Hoca, konusuna hakim, kendi üslubunca şov yapıyor bile diyebiliriz. Hocanın asistanı Orhan Kuruüzüm, tüm samimiyeti ve gençliği ile dersin uygulama saatlerinde örnekler çözüyor.
Yarıyılın başlarını geçmiş ortalarına yaklaşmışız ancak daha
ilk sınavlar yapılmamış. Hangi saiklerle bilemiyorum, Ayhan Hoca dersin içinde
ancak hiç de tarzı olduğunu düşünmediğimiz bir biçimde ön sıralarda oturan
Mevlüt’e sesleniyor.
-
Sen, evet, mavi gömlekli(?), evet, sen...
-
Evet, Hocam.
-
Adın neydi senin?
-
Mevlüt, Hocam.
Muhtemelen, etrafıyla bir dizi diyalogun ortasında olduğu Hoca
tarafından saptanmış ve dersi dinlememenin cezasını yine Hoca’nın belirleyeceği
bir yöntemle çekecek…
Hoca, yerinden kalkmasına gerek olmadığını söylüyor.

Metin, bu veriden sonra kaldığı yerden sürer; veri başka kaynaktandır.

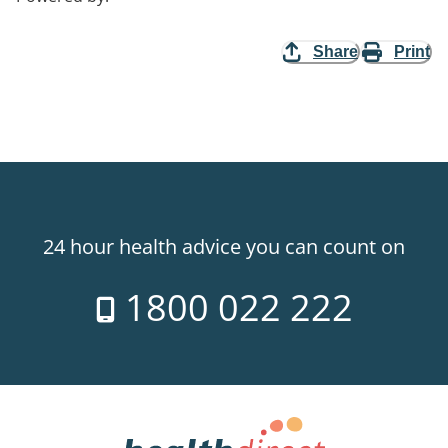
Share
Print
24 hour health advice you can count on
1800 022 222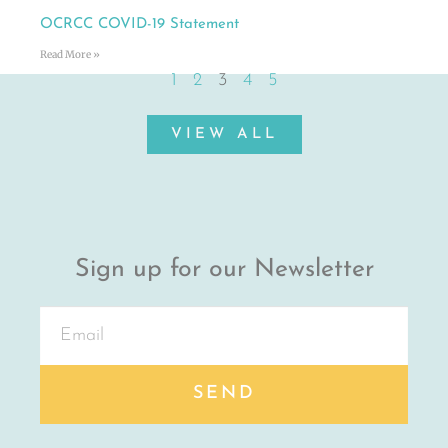
OCRCC COVID-19 Statement
Read More »
1
2
3
4
5
VIEW ALL
Sign up for our Newsletter
SEND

Tahtada çözülmüş simplex algoritma probleminin optimizasyon tablosu var. Tahtadaki çözüm tablosunu göstererek soruyor:- Şimdi söyle bakalım Mevlüt, bu sağ taraf değerleri ne anlama geliyor?
Mevlüt'ün yüzü
beyazlamış, sesi titriyor.
- Bunlar, kullanım miktarları
diyor. Optimal çözümün sonuçları yani.
Sesini
kullanma biçiminden salladığını hissediyorum, ama dedikleri doğru. Hoca da
tatmin olmamış, tablonun en alt satırını gösterip bunların anlamlarını soruyor.
Aynı
güvensiz ses, son satırın atıl kapasite miktarı olduğunu söylüyor. Yeni
bir sallama denemesi gerçekleştiğini düşünüyorum ama sonuçta söyledikleri
doğru. Hoca da benzer kanaatte olmalı ki, yanlış ifadeler
kullanarak şaşırtmak istiyor, Mevlüt'ü ama hayır, Mevlüt, yine güvensiz bir tonlama ile
doğruyu söylemekte ve tuzaklara düşmemekte ısrar ediyor.Hoca, o gün Mevlüt’e ne sorduysa doğru bir cevap aldı. Ses tonu, ortamdaki izlenim, her ne kadar sallıyor algısını pekiştirse de duyduklarımız doğru cevaplardı. Konu da orada kapandı.